▶ _TASK TO COMPLETE_:
All lines with the word "right" in the material below are required.

== Segment start ==

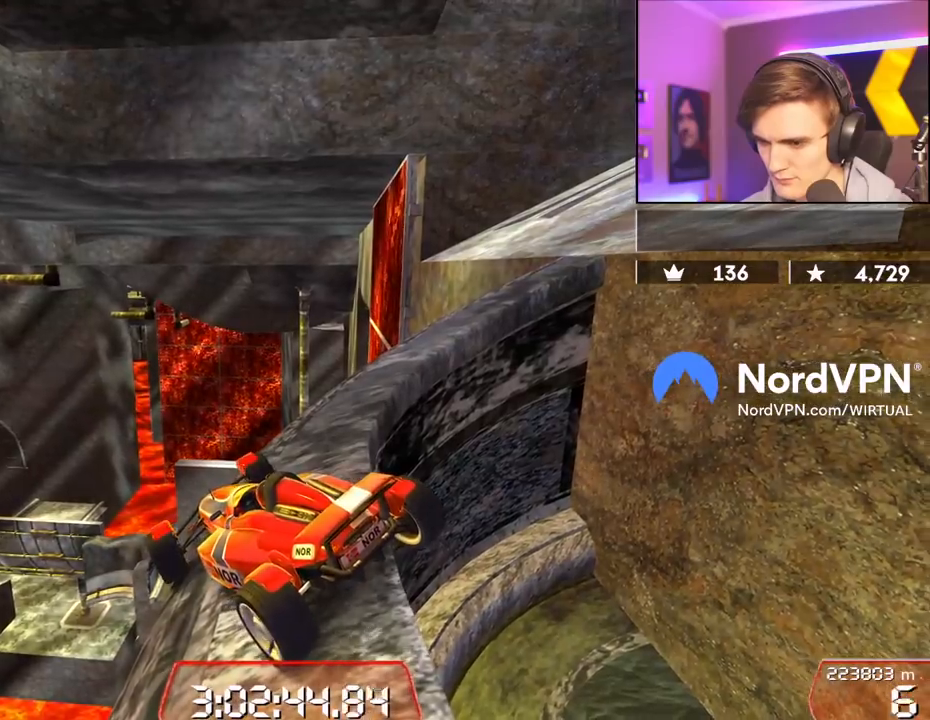
{"keys": ["right", "up"], "events": [[117, "down", "up"], [167, "left", "up"], [250, "right", "down"], [300, "up", "down"]]}
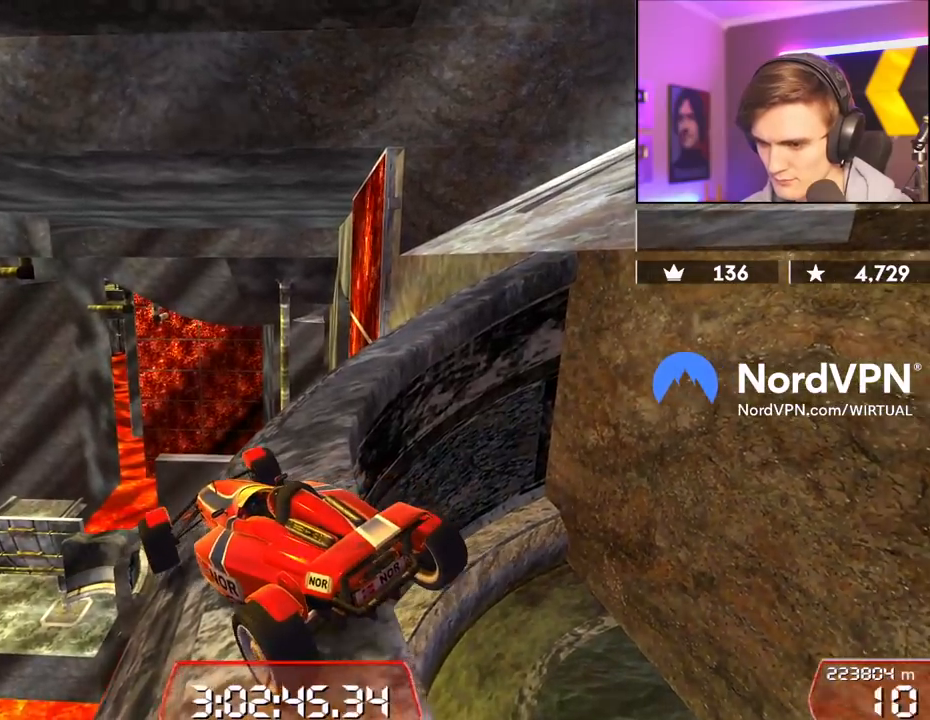
{"keys": [], "events": [[34, "up", "up"], [500, "right", "up"]]}
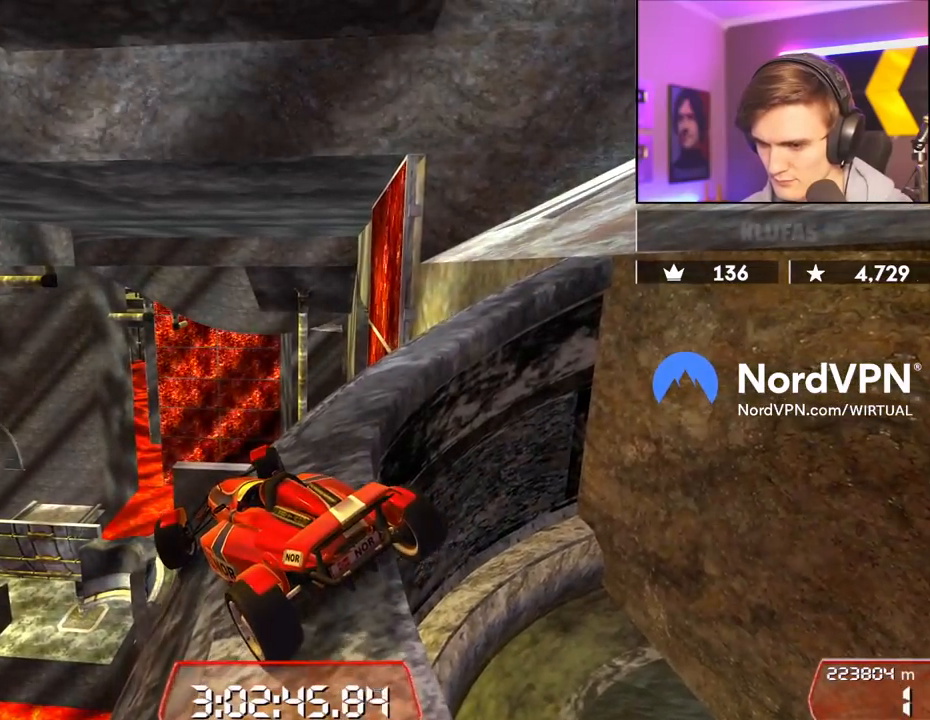
{"keys": [], "events": [[50, "left", "down"], [100, "down", "down"], [467, "down", "up"], [467, "left", "up"]]}
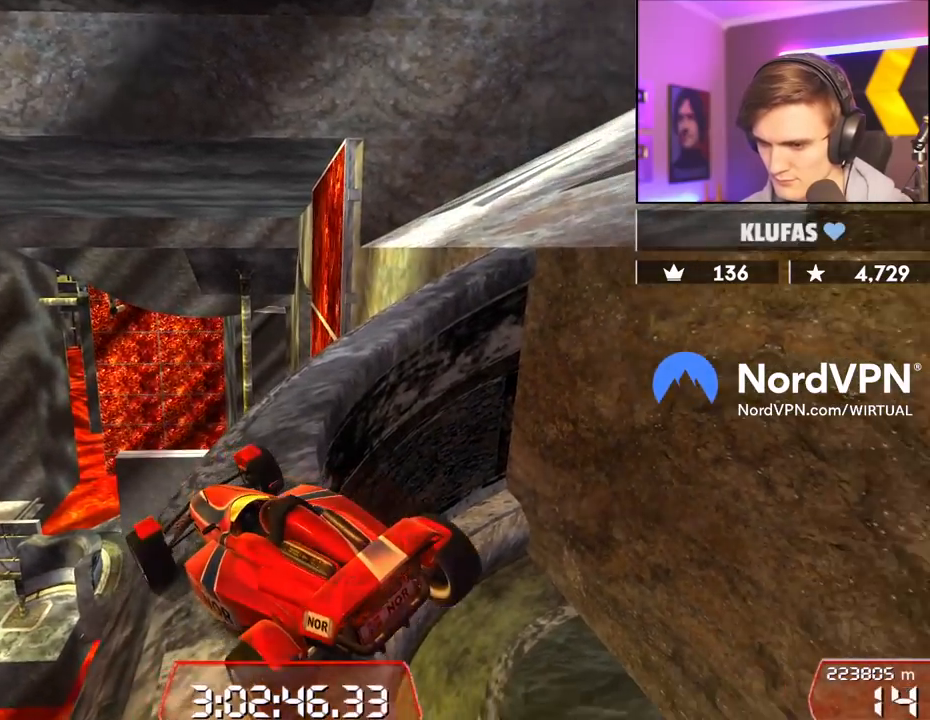
{"keys": ["up"], "events": [[17, "up", "down"], [67, "right", "down"], [117, "right", "up"], [167, "right", "down"], [450, "right", "up"]]}
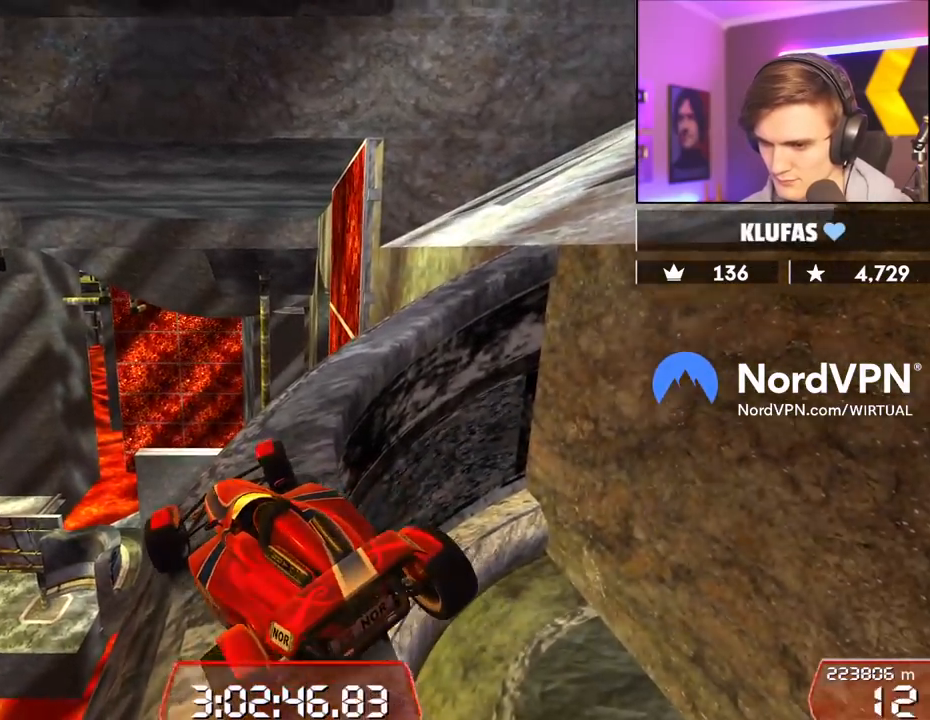
{"keys": ["right"], "events": [[34, "right", "down"], [134, "up", "up"]]}
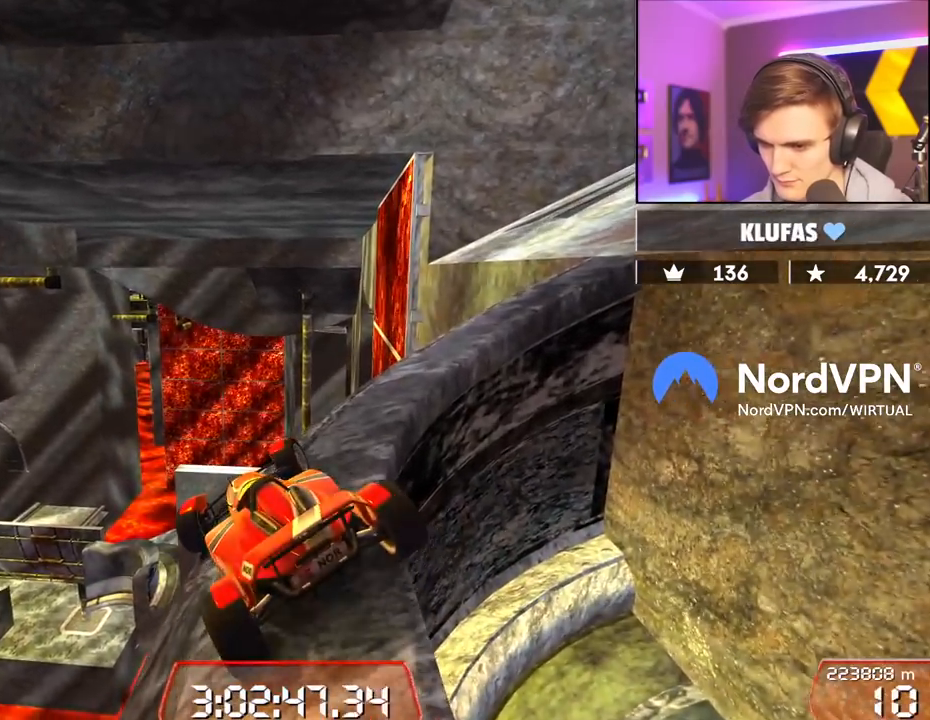
{"keys": ["down", "left"], "events": [[200, "right", "up"], [234, "down", "down"], [234, "left", "down"]]}
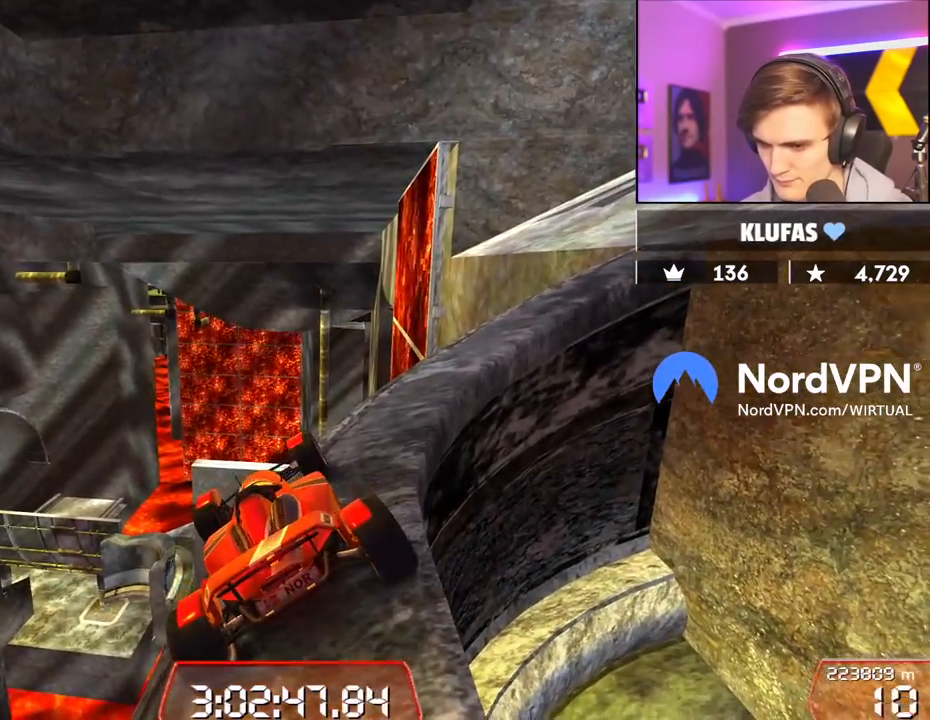
{"keys": ["right", "up"], "events": [[217, "down", "up"], [217, "left", "up"], [300, "right", "down"], [300, "up", "down"]]}
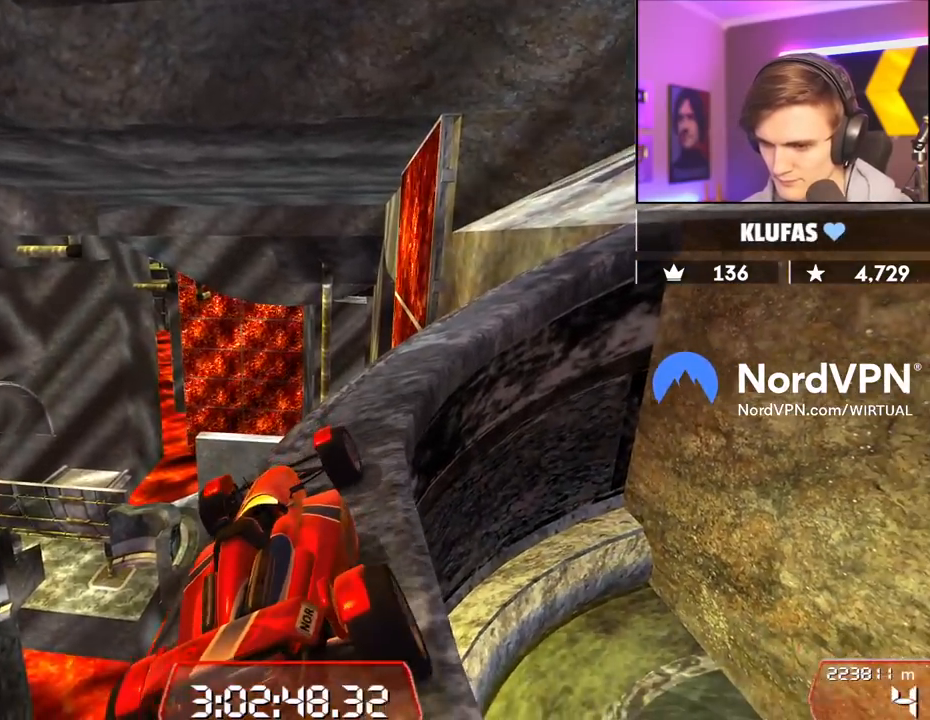
{"keys": ["right", "up"], "events": []}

== Segment end ==

▶ _TASK RESULT_:
{"keys": ["right", "up"], "events": [[117, "down", "up"], [167, "left", "up"], [250, "right", "down"], [300, "up", "down"]]}
{"keys": [], "events": [[34, "up", "up"], [500, "right", "up"]]}
{"keys": ["up"], "events": [[17, "up", "down"], [67, "right", "down"], [117, "right", "up"], [167, "right", "down"], [450, "right", "up"]]}
{"keys": ["right"], "events": [[34, "right", "down"], [134, "up", "up"]]}
{"keys": ["down", "left"], "events": [[200, "right", "up"], [234, "down", "down"], [234, "left", "down"]]}
{"keys": ["right", "up"], "events": [[217, "down", "up"], [217, "left", "up"], [300, "right", "down"], [300, "up", "down"]]}
{"keys": ["right", "up"], "events": []}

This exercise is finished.